*** Selected passage Section Begins ***

A particularly gratifying mission for Miles Randell is one that he says gave a man a second chance at being able to stand on his feet.
"We were told we were instrumental in allowing him to walk again," said Randell, who leads a Squamish-based rescue outfit known as Technical Evacuation Advanced Aero Medical, or TEAAM.
"The neurologists were quite sure he would've been paralyzed with the traditional extrication methods."
After a 60-foot-long log crashed down and hit the man in the small of his back, he fell 50 feet down a bank.
The injuries were substantial, Randell said. The accident left the man with a shattered spine.
The man had a delicate injury that could've been aggravated during the rescue.
The vertebrae could've formed sharp fractures, further damaging the spine, Randell said.
"We made a huge difference to the patient," he said.
Randell said that a TEAAM crew was able to deliver the patient to a trauma centre in one-tenth the time it would typically take.
Speed is one of the main reasons that Randell wanted to make TEAAM operational in 2017. At the time, he saw what he considered to be a gap in emergency health services in remote areas.
Randell's goal has been to cut down on the time it takes to provide advanced life support services in out-of-the-way areas, as regular paramedics traditionally aren't always capable of accessing hard-to-reach places in tricky terrain.

*** Selected passage Section Ends ***
*** Provided material Section Begins ***

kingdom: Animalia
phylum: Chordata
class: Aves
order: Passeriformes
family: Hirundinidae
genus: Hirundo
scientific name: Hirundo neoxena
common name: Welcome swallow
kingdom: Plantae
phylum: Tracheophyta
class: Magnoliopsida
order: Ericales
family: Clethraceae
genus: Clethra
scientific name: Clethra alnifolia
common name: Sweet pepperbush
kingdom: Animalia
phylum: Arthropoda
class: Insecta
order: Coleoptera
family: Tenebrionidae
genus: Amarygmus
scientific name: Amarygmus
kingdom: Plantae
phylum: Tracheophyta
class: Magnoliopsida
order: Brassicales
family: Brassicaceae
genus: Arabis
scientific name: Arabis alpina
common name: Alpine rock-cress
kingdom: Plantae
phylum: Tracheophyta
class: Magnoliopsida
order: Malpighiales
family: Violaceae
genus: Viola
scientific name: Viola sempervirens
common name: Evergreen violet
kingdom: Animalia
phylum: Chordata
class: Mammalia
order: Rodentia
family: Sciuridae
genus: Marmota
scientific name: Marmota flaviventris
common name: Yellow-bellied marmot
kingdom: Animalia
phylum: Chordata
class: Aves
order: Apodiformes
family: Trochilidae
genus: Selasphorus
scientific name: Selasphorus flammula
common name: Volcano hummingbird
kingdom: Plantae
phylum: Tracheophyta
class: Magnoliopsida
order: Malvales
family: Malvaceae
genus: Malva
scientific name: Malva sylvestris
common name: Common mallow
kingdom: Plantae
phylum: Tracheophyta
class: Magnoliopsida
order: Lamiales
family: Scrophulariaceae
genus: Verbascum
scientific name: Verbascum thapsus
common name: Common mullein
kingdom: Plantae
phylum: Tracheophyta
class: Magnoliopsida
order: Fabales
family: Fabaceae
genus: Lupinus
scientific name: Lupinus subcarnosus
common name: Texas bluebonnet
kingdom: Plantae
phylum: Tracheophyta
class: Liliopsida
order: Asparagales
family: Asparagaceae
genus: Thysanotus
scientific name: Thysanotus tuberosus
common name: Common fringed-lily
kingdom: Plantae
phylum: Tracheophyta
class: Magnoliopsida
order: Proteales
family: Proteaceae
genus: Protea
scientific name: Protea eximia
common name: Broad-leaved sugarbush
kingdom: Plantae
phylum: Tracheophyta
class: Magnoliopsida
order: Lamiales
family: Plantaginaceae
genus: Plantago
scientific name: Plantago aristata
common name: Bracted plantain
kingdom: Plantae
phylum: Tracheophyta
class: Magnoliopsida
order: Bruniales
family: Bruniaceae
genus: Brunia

*** Provided material Section Ends ***

Task requirements:
#1 In the article about the TEAAM rescue service, how far down a bank did the injured man fall?
#2 Carry on the article about the TEAAM rescue service, starting after its last paragraph.
These records have no connection to the text.

Answers per task:
#1 He fell 50 feet down a bank.

#2
TEAAM is funded by companies looking to provide emergency health coverage for their workers. Typically, these are tree-planting and logging operations where employees are working in remote locations.
Companies pay a fee to have the service available to them, and then pay further to cover the costs of any missions that happen.
In the case of the man who was hit by a log, this funding model saved taxpayers $9 million, Randell said.
TEAAM serves about 60 companies in B.C., he said.
While based in Squamish, operations can reach much farther.
Randell said they've flown out as far as Williams Lake.
Since it was launched, the service has been increasingly busy.
Between June 2018 and June 2019, TEAAM did one air response and 50 ground missions.
Since June 2019, they've done another five air missions and their ground ambulance has been working seven days a week, he said.
The crew has also grown, reaching 54 currently, roughly doubling their ranks since June 2018.
Randell said they haven't had a chance to use their hoist equipment on any missions, as either the technician or the appropriate helicopter were not available at the necessary times.
In 2017, the BC Forest Safety Ombudsman recommended the expanded use of hoisting to more quickly extract and transfer patients to treatment centres.
Rob Munday, chief hoist operator with Blackcomb Helicopters, which works with TEAAM, says he hopes to train more people to operate the equipment.
"We've identified a couple of people that we would like to bring under the program," said Munday.
Ideally, this would allow that feature to be available around the clock, he said.
Currently, he's the only one on TEAAM with the skillset to operate the equipment.
"You can't have 24/7-365 coverage with one guy," Munday said.
However, he added that the lack of hoisting has never stopped TEAAM from taking on a mission.